• [Data to use]:

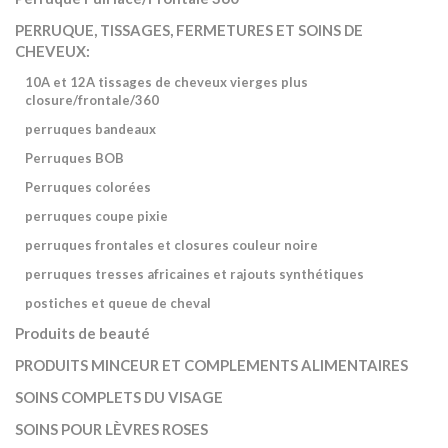
PERRUQUE, TISSAGES, FERMETURES ET SOINS DE
CHEVEUX:
10A et 12A tissages de cheveux vierges plus
closure/frontale/360
perruques bandeaux
Perruques BOB
Perruques colorées
perruques coupe pixie
perruques frontales et closures couleur noire
perruques tresses africaines et rajouts synthétiques
postiches et queue de cheval
Produits de beauté
PRODUITS MINCEUR ET COMPLEMENTS ALIMENTAIRES
SOINS COMPLETS DU VISAGE
SOINS POUR LÈVRES ROSES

• [Problem to work on]:
Would you repeat the lines from the one containing "perruques frontales et closures couleur noire" through the end of the data, exactly, with nothing before or after them?

• [Solution to the problem]:
perruques frontales et closures couleur noire
perruques tresses africaines et rajouts synthétiques
postiches et queue de cheval
Produits de beauté
PRODUITS MINCEUR ET COMPLEMENTS ALIMENTAIRES
SOINS COMPLETS DU VISAGE
SOINS POUR LÈVRES ROSES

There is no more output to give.